A function is bijective if it is injective and surjective at the same time. For f(x) to be injective, for no two values of x should the value of f(x) be the same.

y = 3x^5 + 7x^3 + 2x + 1 has odd powers of x, so each value of x gives a distinct value for y. The given function is injective.

The function y = 3x^5 + 7x^3 + 2x + 1 is surjective as every value of the co-domain is given when the function is applied to some value in the domain.

**As y = 3x^5 + 7x^3 + 2x + 1 is injective and surjective, it is bijective.**

To prove that a function is bijective, we have to verify if the function is one to one and on-to.

To verify if the function is one to one, we'll calculate the first derivative and we'll check if it's positive or negative.

In our case, the derivative of the function is:

f'(x)=15x^4 + 21x^2 +2

In order to analyze the monotony of the function, we'll calculate the roots of the first derivative, which in this case is a quadratic function.

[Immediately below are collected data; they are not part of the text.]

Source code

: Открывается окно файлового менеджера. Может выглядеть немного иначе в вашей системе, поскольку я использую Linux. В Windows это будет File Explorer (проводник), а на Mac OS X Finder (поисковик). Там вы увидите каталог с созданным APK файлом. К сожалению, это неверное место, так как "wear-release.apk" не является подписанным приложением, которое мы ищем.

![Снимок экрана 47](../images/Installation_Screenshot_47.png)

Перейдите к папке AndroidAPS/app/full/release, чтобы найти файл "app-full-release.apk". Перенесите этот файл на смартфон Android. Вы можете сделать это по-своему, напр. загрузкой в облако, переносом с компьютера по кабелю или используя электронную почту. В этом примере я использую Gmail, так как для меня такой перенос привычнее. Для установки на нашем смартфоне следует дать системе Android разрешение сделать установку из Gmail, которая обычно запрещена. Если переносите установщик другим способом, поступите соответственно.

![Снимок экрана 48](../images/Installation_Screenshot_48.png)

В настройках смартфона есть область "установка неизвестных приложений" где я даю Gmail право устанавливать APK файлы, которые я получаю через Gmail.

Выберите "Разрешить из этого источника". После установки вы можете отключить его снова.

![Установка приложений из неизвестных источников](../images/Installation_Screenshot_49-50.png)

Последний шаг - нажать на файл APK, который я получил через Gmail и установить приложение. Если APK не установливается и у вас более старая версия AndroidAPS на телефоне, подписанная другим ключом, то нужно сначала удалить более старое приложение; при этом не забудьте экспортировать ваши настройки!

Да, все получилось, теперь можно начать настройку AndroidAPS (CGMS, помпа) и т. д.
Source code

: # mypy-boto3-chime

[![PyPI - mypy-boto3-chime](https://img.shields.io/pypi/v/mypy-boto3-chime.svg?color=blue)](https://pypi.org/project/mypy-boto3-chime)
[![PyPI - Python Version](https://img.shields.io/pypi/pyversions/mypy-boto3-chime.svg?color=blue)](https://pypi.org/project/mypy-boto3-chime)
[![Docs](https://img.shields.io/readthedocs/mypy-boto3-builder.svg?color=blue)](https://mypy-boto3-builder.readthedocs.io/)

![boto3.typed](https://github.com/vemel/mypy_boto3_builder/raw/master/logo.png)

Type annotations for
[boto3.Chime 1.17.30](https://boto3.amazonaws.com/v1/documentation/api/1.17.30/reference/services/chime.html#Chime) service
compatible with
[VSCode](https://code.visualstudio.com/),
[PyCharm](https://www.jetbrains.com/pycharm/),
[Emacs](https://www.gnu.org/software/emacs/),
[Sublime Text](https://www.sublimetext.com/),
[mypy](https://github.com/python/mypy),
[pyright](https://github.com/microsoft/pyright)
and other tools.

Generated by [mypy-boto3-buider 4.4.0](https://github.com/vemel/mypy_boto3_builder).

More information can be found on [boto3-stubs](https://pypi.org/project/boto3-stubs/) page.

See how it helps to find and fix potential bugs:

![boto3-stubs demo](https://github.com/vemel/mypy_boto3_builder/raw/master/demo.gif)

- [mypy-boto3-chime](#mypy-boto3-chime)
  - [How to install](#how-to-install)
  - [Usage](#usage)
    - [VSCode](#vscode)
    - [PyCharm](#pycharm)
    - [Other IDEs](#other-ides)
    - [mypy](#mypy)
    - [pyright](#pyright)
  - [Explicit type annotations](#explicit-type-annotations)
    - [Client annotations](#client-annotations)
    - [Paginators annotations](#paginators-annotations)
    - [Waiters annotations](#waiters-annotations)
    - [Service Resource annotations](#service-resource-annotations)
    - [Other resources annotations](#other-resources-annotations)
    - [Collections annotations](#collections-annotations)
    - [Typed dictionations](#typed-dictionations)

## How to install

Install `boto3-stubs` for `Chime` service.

We'll make the substitution of x^2=t

The equation of the first derivative becomes:

15t^2+21t+2=0

Delta=(21)^2 - 4*15*2>0

delta = 441 - 120

delta = 321

sqrt delta = 17.9

t1=(-21+17)/30<0

t2=(-21-17)/30<0

So,

x^2=-t1

x^2+t1>0 and

x^2+t2>0, so the function is positive for any value of x.

If the function is positive for any value of x, that means that is a strictly increasing function on domain of definition of function.

Any function strictly increasing on it's domain, is an one to one function!

For any x1<x2 => f(x1)<f(x2), which is the rule of an injective function!

lim f(x)=-infinity, when x tends to -infinity and

lim f(x)=infinity,when x tends to infinity .

From these limits, it is obvious that the function is increasing continuously.

If the function is continuous, then it is an on-to function.

If the function is one to one and on-to same time, that means that the function is bijective!